◆ WHAT NEEDS TO BE DONE
Each entry should be set down exactly as written, except for any picture it holds.

◆ DATA SHOWN
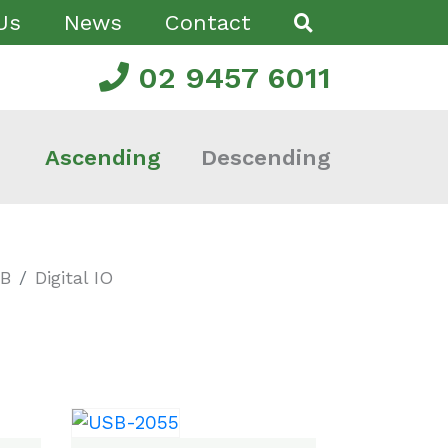
Us
News
Contact
02 9457 6011
Ascending
Descending
SB
Digital IO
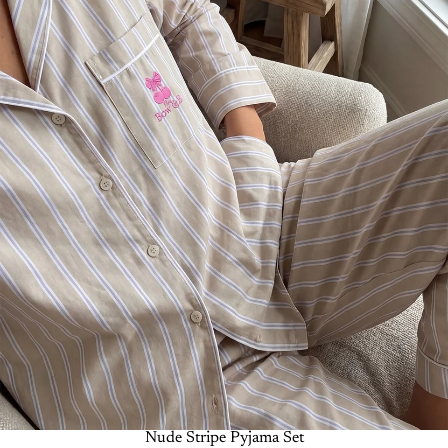
-50%
Nude Stripe Pyjama Set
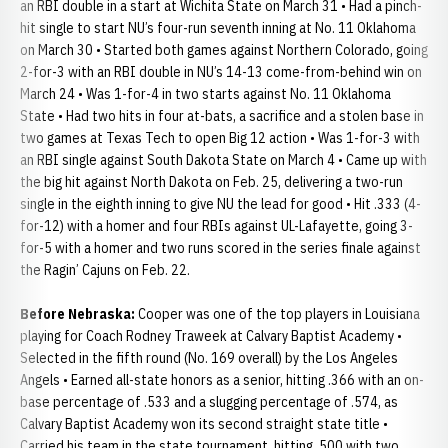
an RBI double in a start at Wichita State on March 31 • Had a pinch-
hit single to start NU’s four-run seventh inning at No. 11 Oklahoma
on March 30 • Started both games against Northern Colorado, going
2-for-3 with an RBI double in NU’s 14-13 come-from-behind win on
March 24 • Was 1-for-4 in two starts against No. 11 Oklahoma
State • Had two hits in four at-bats, a sacrifice and a stolen base in
two games at Texas Tech to open Big 12 action • Was 1-for-3 with
an RBI single against South Dakota State on March 4 • Came up with
the big hit against North Dakota on Feb. 25, delivering a two-run
single in the eighth inning to give NU the lead for good • Hit .333 (4-
for-12) with a homer and four RBIs against UL-Lafayette, going 3-
for-5 with a homer and two runs scored in the series finale against
the Ragin’ Cajuns on Feb. 22.
Before Nebraska:
Cooper was one of the top players in Louisiana
playing for Coach Rodney Traweek at Calvary Baptist Academy •
Selected in the fifth round (No. 169 overall) by the Los Angeles
Angels • Earned all-state honors as a senior, hitting .366 with an on-
base percentage of .533 and a slugging percentage of .574, as
Calvary Baptist Academy won its second straight state title •
Carried his team in the state tournament, hitting .500 with two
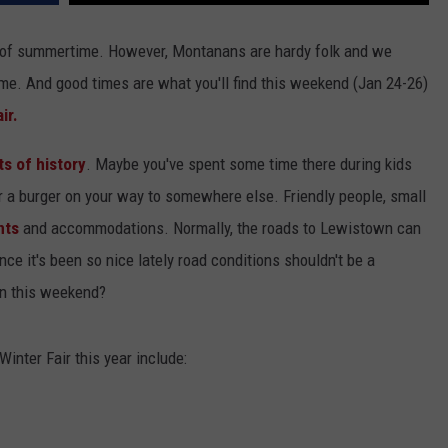
nk of summertime. However, Montanans are hardy folk and we
ime. And good times are what you'll find this weekend (Jan 24-26)
ir.
ts of history
. Maybe you've spent some time there during kids
r a burger on your way to somewhere else. Friendly people, small
nts
and accommodations. Normally, the roads to Lewistown can
ince it's been so nice lately road conditions shouldn't be a
wn this weekend?
inter Fair this year include:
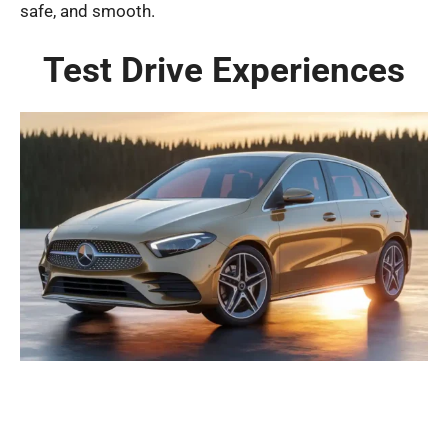
safe, and smooth.
Test Drive Experiences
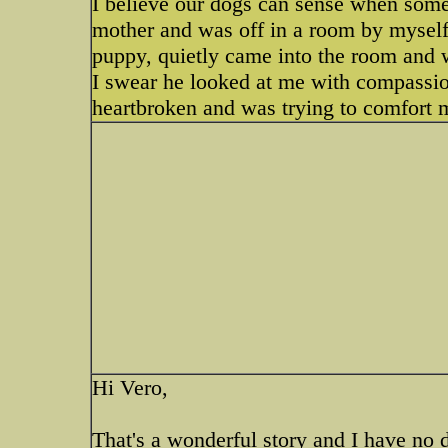
I believe our dogs can sense when some
mother and was off in a room by myself 
puppy, quietly came into the room and 
I swear he looked at me with compassio
heartbroken and was trying to comfort 
Hi Vero,
That's a wonderful story and I have no 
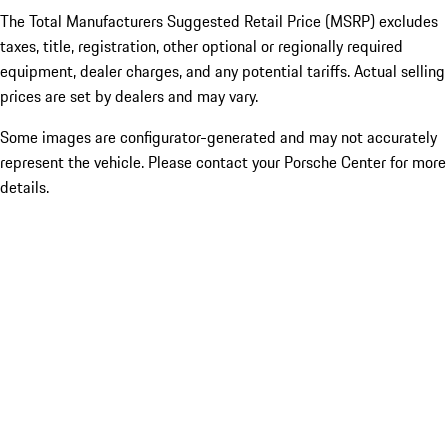
The Total Manufacturers Suggested Retail Price (MSRP) excludes
taxes, title, registration, other optional or regionally required
equipment, dealer charges, and any potential tariffs. Actual selling
prices are set by dealers and may vary.
Some images are configurator-generated and may not accurately
represent the vehicle. Please contact your Porsche Center for more
details.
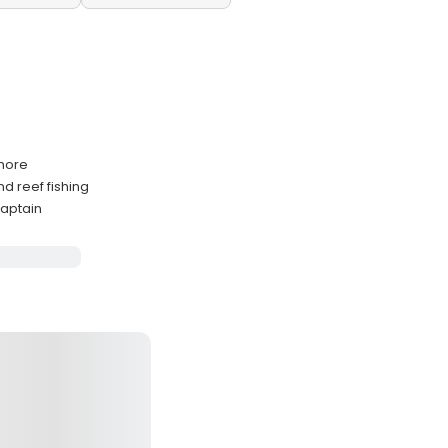
shore
d reef fishing
captain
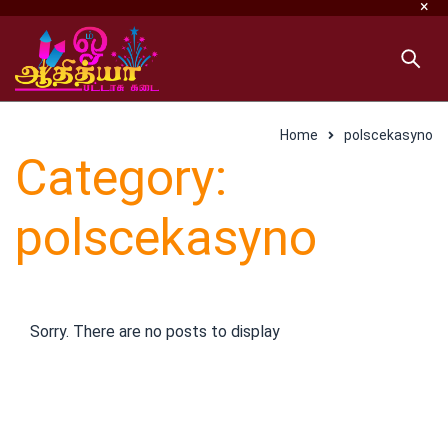
Home
polscekasyno
Category:
polscekasyno
Sorry. There are no posts to display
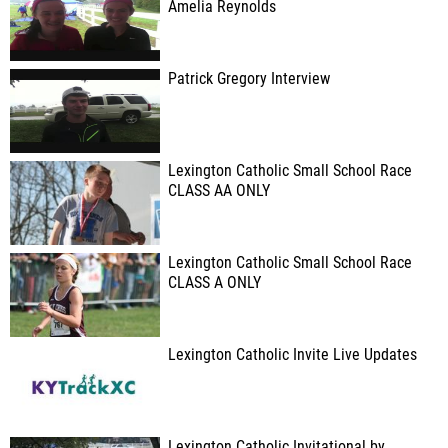
Amelia Reynolds
Patrick Gregory Interview
Lexington Catholic Small School Race
CLASS AA ONLY
Lexington Catholic Small School Race
CLASS A ONLY
Lexington Catholic Invite Live Updates
Lexington Catholic Invitational by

◆ TASK RESPONSE
Us
News
Contact
02 9457 6011
Ascending
Descending
SB
Digital IO
-50%
Nude Stripe Pyjama Set
an RBI double in a start at Wichita State on March 31 • Had a pinch-
hit single to start NU’s four-run seventh inning at No. 11 Oklahoma
on March 30 • Started both games against Northern Colorado, going
2-for-3 with an RBI double in NU’s 14-13 come-from-behind win on
March 24 • Was 1-for-4 in two starts against No. 11 Oklahoma
State • Had two hits in four at-bats, a sacrifice and a stolen base in
two games at Texas Tech to open Big 12 action • Was 1-for-3 with
an RBI single against South Dakota State on March 4 • Came up with
the big hit against North Dakota on Feb. 25, delivering a two-run
single in the eighth inning to give NU the lead for good • Hit .333 (4-
for-12) with a homer and four RBIs against UL-Lafayette, going 3-
for-5 with a homer and two runs scored in the series finale against
the Ragin’ Cajuns on Feb. 22.
Before Nebraska:
Cooper was one of the top players in Louisiana
playing for Coach Rodney Traweek at Calvary Baptist Academy •
Selected in the fifth round (No. 169 overall) by the Los Angeles
Angels • Earned all-state honors as a senior, hitting .366 with an on-
base percentage of .533 and a slugging percentage of .574, as
Calvary Baptist Academy won its second straight state title •
Carried his team in the state tournament, hitting .500 with two
nk of summertime. However, Montanans are hardy folk and we
ime. And good times are what you'll find this weekend (Jan 24-26)
ir.
ts of history
. Maybe you've spent some time there during kids
r a burger on your way to somewhere else. Friendly people, small
nts
and accommodations. Normally, the roads to Lewistown can
ince it's been so nice lately road conditions shouldn't be a
wn this weekend?
inter Fair this year include:
safe, and smooth.
Test Drive Experiences
I believe our dogs can sense when some
mother and was off in a room by myself 
puppy, quietly came into the room and 
I swear he looked at me with compassio
heartbroken and was trying to comfort 
Hi Vero,
That's a wonderful story and I have no 
The Total Manufacturers Suggested Retail Price (MSRP) excludes
taxes, title, registration, other optional or regionally required
equipment, dealer charges, and any potential tariffs. Actual selling
prices are set by dealers and may vary.
Some images are configurator-generated and may not accurately
represent the vehicle. Please contact your Porsche Center for more
details.
shore
d reef fishing
captain
Home
polscekasyno
Category:
polscekasyno
Sorry. There are no posts to display
Amelia Reynolds
Patrick Gregory Interview
Lexington Catholic Small School Race
CLASS AA ONLY
Lexington Catholic Small School Race
CLASS A ONLY
Lexington Catholic Invite Live Updates
Lexington Catholic Invitational by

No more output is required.